Sunday, July 31, 2016

Top clerics reject state decree for unified prayer sermons

Mada Masr
Al-Azhar picks battle with the state over written sermons

Al-Azhar says that directive to follow ministry sermons does not apply to its preachers
Anger over the decision to unify the Friday sermon throughout Egypt’s mosques has extended from ministry to imams to the leadership of Egypt’s prestigious Al-Azhar whose deputy last week said that the directive to imams to read ministry-issued sermons does not apply to Al-Azhar preachers.

“Al-Azhar was not officially notified about what is being reported on the written sermon,” Abbas Shouman wrote in a statement on his Facebook page last week. “It is not binding to Al-Azhar preachers, who are provided with a library enabling them to pass on their knowledge. This is apart from the fact there is a careful process through which the preachers were selected and the experience most of them have gained through preaching locally and internationally.”

Earlier this month, the Ministry of Endowments announced the formation of a committee to draft Friday sermons to be distributed to imams across the country, after it had previously moved to unify the topics of each sermon but left the articulation of their particular points to individual imams.

In its statement, the ministry said the decision aims to facilitate imams’ work and guarantee the optimum delivery of the salient points of assigned topics. The ministry justified its move with harsh criticism of imams’ delivery of Friday sermons.

A member of Al-Azhar’s Council of Senior Scholars told privately owned Al-Watan newspaper that the minister is attacking Al-Azhar scholars and lamented the ministry’s position.

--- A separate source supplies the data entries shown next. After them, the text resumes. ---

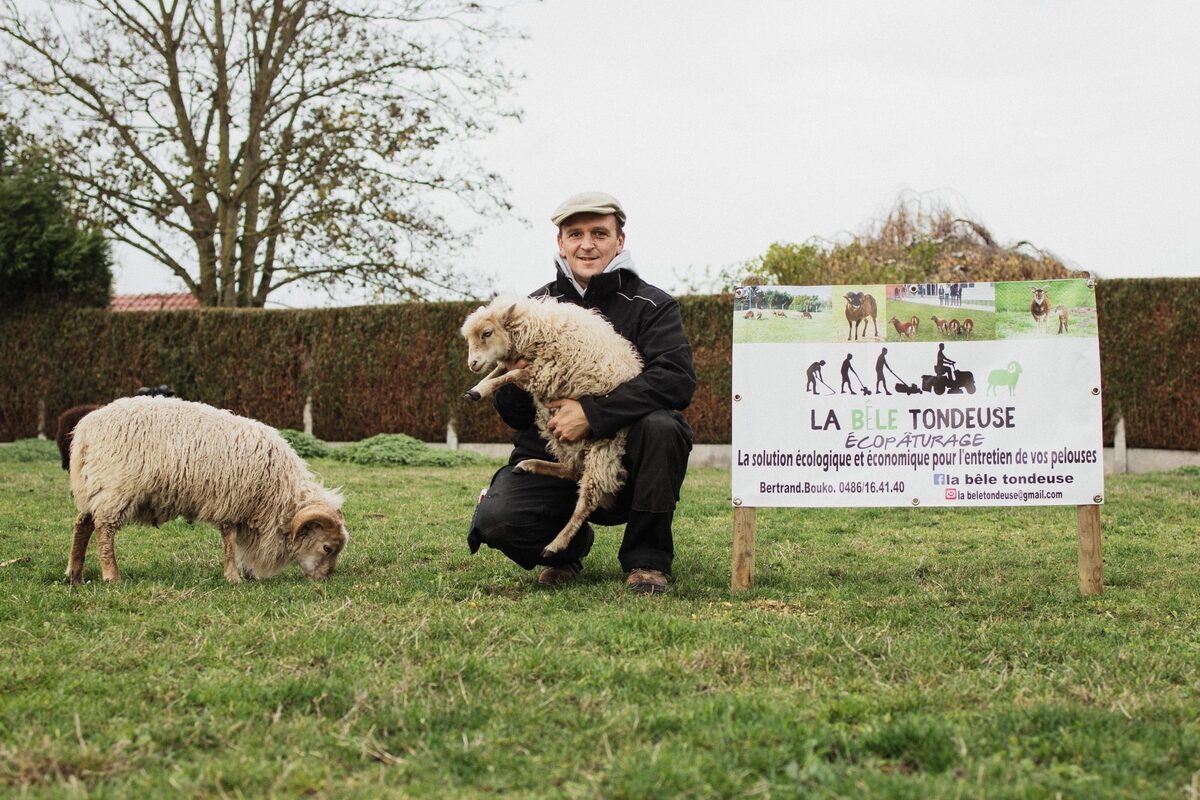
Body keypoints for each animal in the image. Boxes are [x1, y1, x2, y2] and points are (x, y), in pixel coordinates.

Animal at [66, 398, 348, 585]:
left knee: (83, 523)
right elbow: (230, 540)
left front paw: (249, 573)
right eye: (327, 548)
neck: (278, 492)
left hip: (97, 485)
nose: (325, 579)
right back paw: (111, 575)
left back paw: (75, 574)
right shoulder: (231, 502)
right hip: (117, 487)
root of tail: (86, 428)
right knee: (104, 529)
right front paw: (233, 577)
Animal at [460, 297, 648, 561]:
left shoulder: (542, 369)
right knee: (572, 469)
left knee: (586, 501)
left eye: (487, 333)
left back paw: (556, 544)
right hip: (558, 432)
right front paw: (477, 389)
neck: (532, 328)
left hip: (603, 446)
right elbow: (499, 370)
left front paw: (482, 389)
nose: (472, 364)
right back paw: (529, 465)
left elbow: (508, 374)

“The ministry’s position saddens me,” Mahmoud Mehanna said. “Engaging in conflict with Al-Azhar will negatively affect the country. Egypt is worth nothing without Al-Azhar, it is what brought Islam to the six continents.”

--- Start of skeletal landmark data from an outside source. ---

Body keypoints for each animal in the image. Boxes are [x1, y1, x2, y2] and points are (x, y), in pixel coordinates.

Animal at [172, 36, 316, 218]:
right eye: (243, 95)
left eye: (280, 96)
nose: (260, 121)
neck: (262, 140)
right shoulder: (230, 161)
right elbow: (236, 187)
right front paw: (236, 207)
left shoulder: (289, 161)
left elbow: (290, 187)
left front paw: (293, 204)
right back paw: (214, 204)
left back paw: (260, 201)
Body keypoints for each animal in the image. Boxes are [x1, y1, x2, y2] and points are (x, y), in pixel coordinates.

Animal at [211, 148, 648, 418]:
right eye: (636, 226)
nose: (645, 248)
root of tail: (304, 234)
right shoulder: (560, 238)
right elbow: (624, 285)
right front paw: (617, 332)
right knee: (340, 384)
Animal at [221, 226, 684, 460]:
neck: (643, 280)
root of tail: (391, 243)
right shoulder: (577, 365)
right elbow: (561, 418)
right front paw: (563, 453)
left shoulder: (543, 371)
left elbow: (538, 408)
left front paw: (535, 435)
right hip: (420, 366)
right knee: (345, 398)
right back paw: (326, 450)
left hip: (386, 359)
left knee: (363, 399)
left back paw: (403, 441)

Mehanna raised questions over the source from which the minister receives orders, implying security involvement.

He added that Al-Azhar’s preachers might abandon the Endowments Ministry’s mosques if they are bound by the decision to unify the sermons.

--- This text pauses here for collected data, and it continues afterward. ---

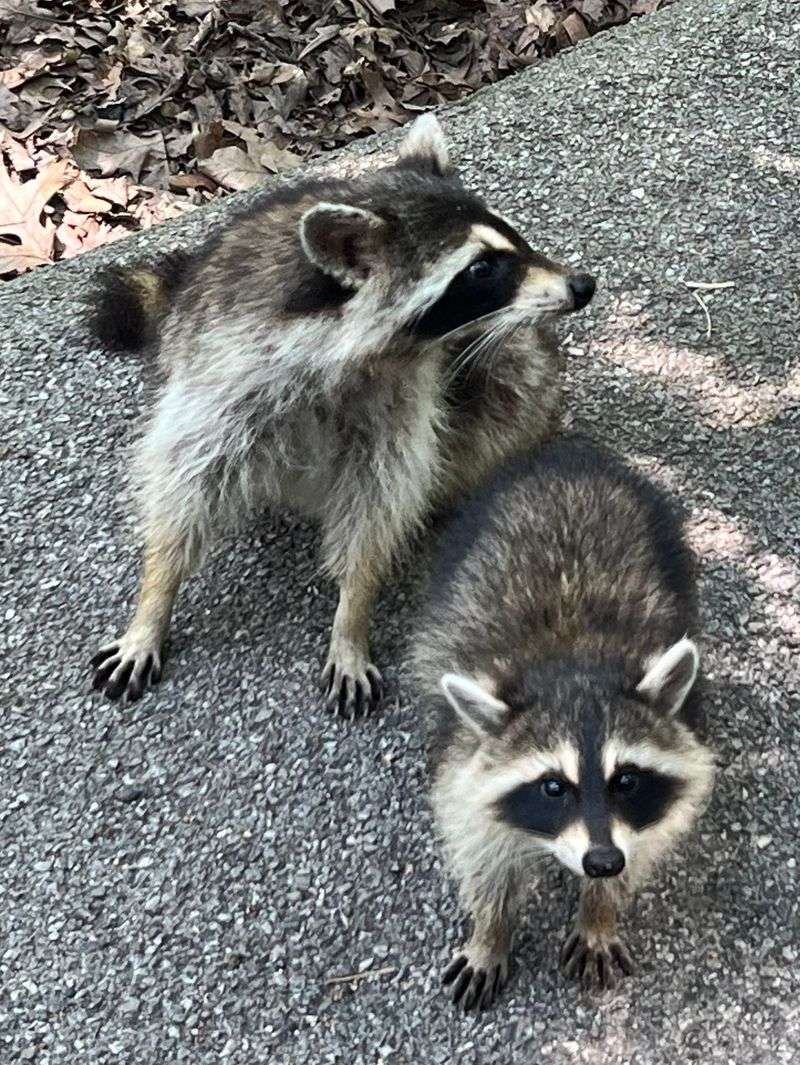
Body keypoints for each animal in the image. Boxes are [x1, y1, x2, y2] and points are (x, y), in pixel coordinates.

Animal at [89, 115, 596, 716]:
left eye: (512, 239)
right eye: (482, 269)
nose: (582, 285)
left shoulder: (403, 399)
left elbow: (377, 506)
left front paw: (353, 615)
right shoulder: (222, 371)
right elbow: (186, 487)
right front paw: (155, 598)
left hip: (507, 366)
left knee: (510, 394)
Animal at [414, 438, 715, 1009]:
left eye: (627, 780)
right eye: (553, 786)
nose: (602, 862)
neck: (573, 664)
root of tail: (567, 453)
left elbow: (645, 841)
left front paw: (599, 908)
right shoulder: (464, 758)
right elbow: (479, 842)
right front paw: (490, 930)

Head of the ministry’s Quranic affairs department in the Qalyubiya directorate, Mohamed Nassar, explains that the ministry uses up to 3000 Al-Azhar preachers to give Friday sermons - on a bonus system. The preachers also regularly give lessons in ministry mosques.

Nassar says that the ministry took this decision on its own without consulting with Al-Azhar, since it sees itself as a superior ministry that can take decisions independently and enforce them on whoever preaches in its mosques.

“The point of contention is that Al-Azhar sees the written sermon as a step backwards with regards to religious discourse in Egypt. Al-Azhar leaders believe that educating imams is the right step towards renewing the country’s religious discourse.”

Nasser expects the conflict between Al-Azhar and the Endowments Ministry to escalate, until Al-Azhar preachers are banned from preaching in the ministry’s mosques unless they adhere to the unified sermon.

Amr Ezzat, religious freedoms researcher at the Egyptian Initiative for Personal Rights, says that both sides are competing over control over the religious scene in Egypt.

“Al-Azhar’s Sheikh has the scientific and religious status, but the control over the religious space is in reality and administratively in the hands of the Endowments Ministry,” he adds.

Ezzat explains that the conflict dates back to Al-Azhar Sheikh Ahmed al-Tayeb’s participation in the June 30 alliance that ousted former President Mohamed Morsi and paved the way for his control over the religious space after the fall of the Muslim Brotherhood.

“Gomaa, the current minister, used to work in Tayeb’s office and Tayeb is the one who recommended him for the Endowments Minister position, but the competition between them intensified after that,” he said.

The move to unify Friday sermons dates back to 2013 when the Endowments Ministry was a principal player in the struggle between the post-June 30 regime and the Muslim Brotherhood, following the overthrow of President Mohamed Morsi. It was one of Gomaa’s first moves, made minister in July 2013.

The ministry was working toward controlling the religious sphere in order to disarm the Brotherhood of one of its strongest weapons: religious discourse.

Ezzat suggests that the diversity of Al-Azhar preachers’ political ideologies might be the reason behind the state’s mistrust in them, as opposed to the Endowments Ministry imams who are under its administrative control.

The common idea that Al-Azhar represents moderate Islam, at the top of which is the Council of Senior Scholars, with Tayeb at its head, is misleading, he says.

“The Council of Senior Scholars is a minority who are carefully picked,” Ezzat explains. “The majority of Azharis belong to Salafi and Muslim Brotherhood groups, some of whom have opposing positions to Al-Azhar and are thus not in line with either the state or the leadership within Al-Azhar.”